◆ TEXT SEGMENT:

Yeah, have a girl next time Seriously, I wouldn't worry about it too much. As parents it just kills us to see our kids suffer, but keep in mind that it is all part of growing up. I received and administered many beatings in my childhood and I'm sure you did too. That's the way it is with boys. I guess the best thing you can do is try to be a moral guiding force in the boy's life. Accept the fact that he is a boy: That means he will get in scrapes, do stupid stuff and at times be an ass, but just try and limit the damage by being a strong moral force that he can look up to. You might not see the difference your efforts will make now, but you will as he gets older.
post #3 of 35
ahh boys will be boys relax and enjoy all the opinions of McDojo martial arts schools that take kids under 5 at www.bullshido.net
post #4 of 35
I know this one. My son is 26mo old and is quite headstrong. It does not help that he is much larger than most kids his age and according to the daycare reports, he has been known use 'body language' instead of verbal protests. Lately, he understands the Swedish spoken in school better so this has improved. The strange thing is that some part of me is happy that he is willing to stand up for him self and not afraid to take on older kids. On the other hand, one wants to keep this behaviour under control and teach him to respect others. When I'm around, I try to stand up for him if I think he's beeing bullied but most of the time I'm not, as he is at daycare during the day and has to fend for him self. I would not want to teach him to hit kids harder or 'better' as I would not want to encurage him towards violencce. This might all change, of course, if he comes home from school with a black eye and claims sombody beat him up. Anyway, my two cents... B
post #5 of 35
Hard topic. On the one had you dont want to mold your child into thinking that violence is an acceptable solution to problems. On the other hand you dont want your kid to be a wussy and always get pushed around by other kids that hit him/her. At this age I tell my kids that they have no right to hit and even when hit they should avoid hitting back as it will usually only escalate. Children have a very limited ability to discern when hitting is ok and when not and therefore at this age an absolute rule needs to be insituted (in my opinion). Unless their life is threatened by another child or person (dont laugh but there have been situations where other kids have tried to choke, not realizing that choking means permanent issues i.e. death) in which I have instructed them that to take a no holds barred approace, i.e. bite, kick in the sensitive areas etc... ) to get out of that danger. Just one mans opinion and of course as in all of life there really is no One rule fits all. etc...

◆ EXTRACTED MATERIAL:
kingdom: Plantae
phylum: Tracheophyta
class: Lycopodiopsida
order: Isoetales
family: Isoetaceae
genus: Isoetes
* * *
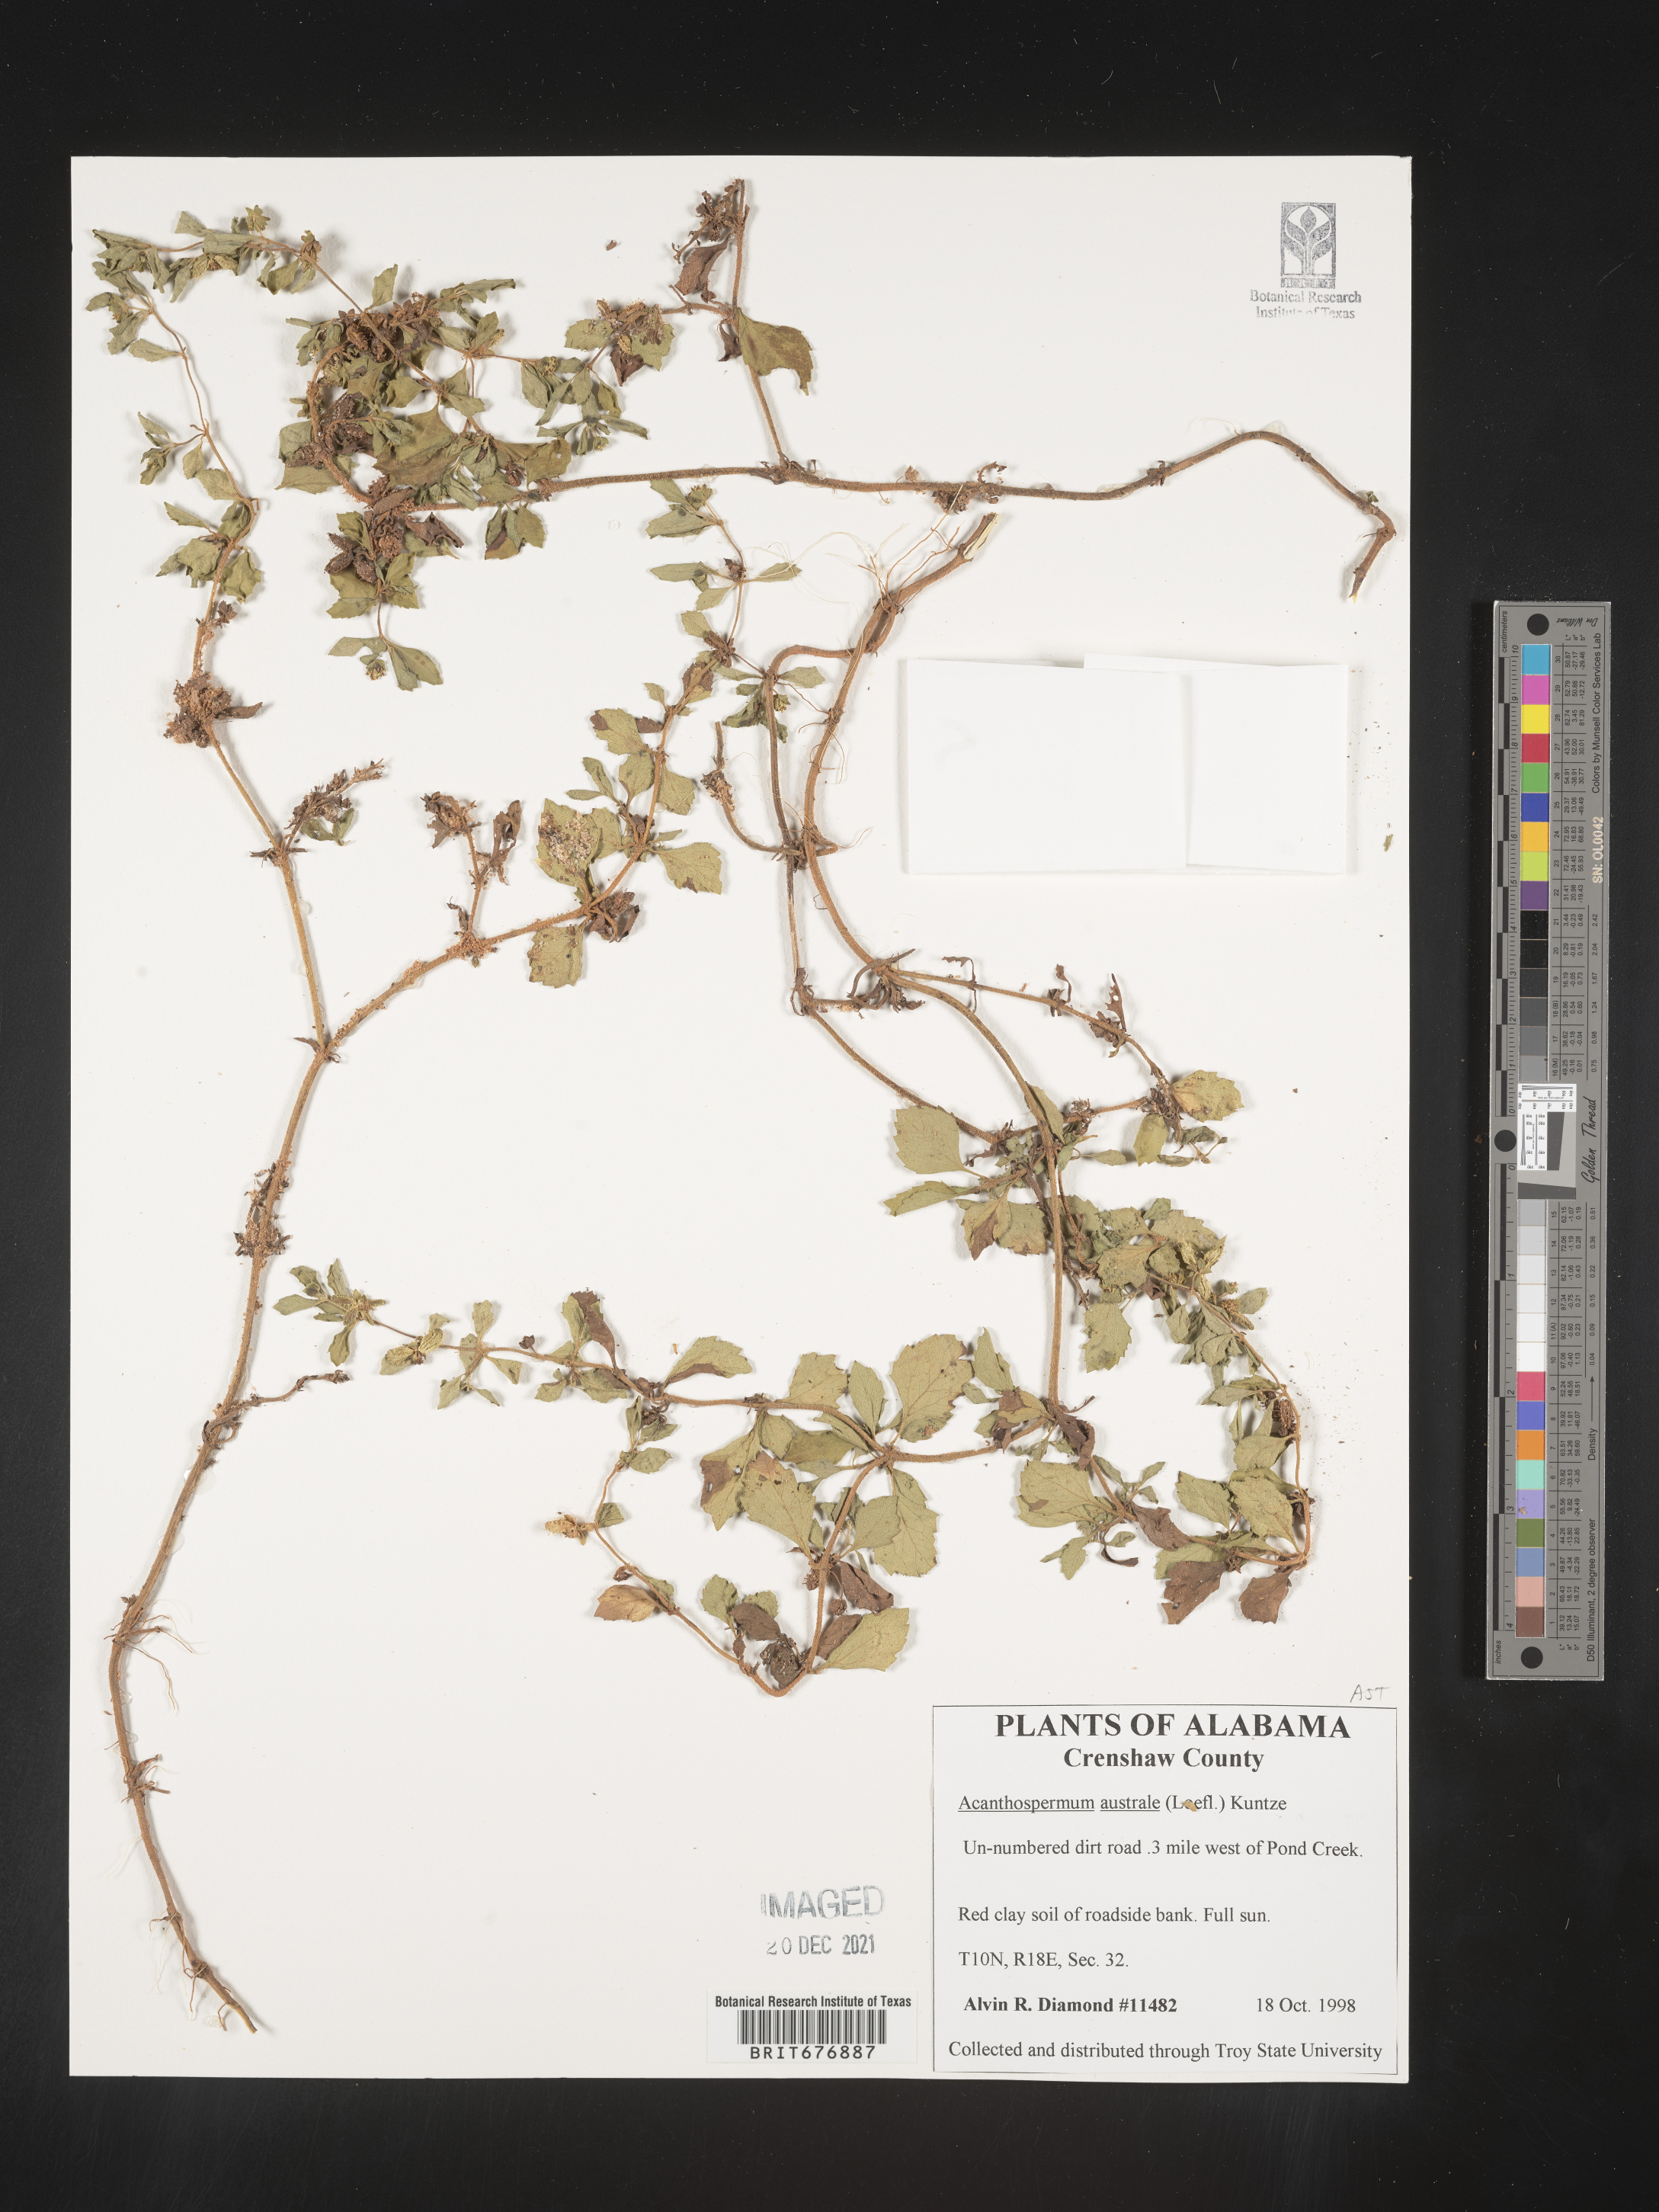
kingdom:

◆ TASK TO COMPLETE: Write the next part of the forum thread on how parents should handle young children who hit or get hit, starting after its last sentence. The lines are separate material and have nothing to do with the parenting forum thread.

◆ WRITTEN ANSWER:
post #6 of 35
You should be pleased you have a son and reaches a point of physical confrontation. I have four daughters, and have watched them receive and dispense psychological and emotional "warfare" at almost every stage of development beyond toddler-hood. My oldest two daughters (26 and 20) have had something going on, simmering just slightly beneath the surface, for years. I've spoken to both of them about it and they dismiss my concerns, but it pains me to see their obvious discord. I've wished many times that the girls would act like their male cousins and finally reach the boiling point, and belt their tormentor.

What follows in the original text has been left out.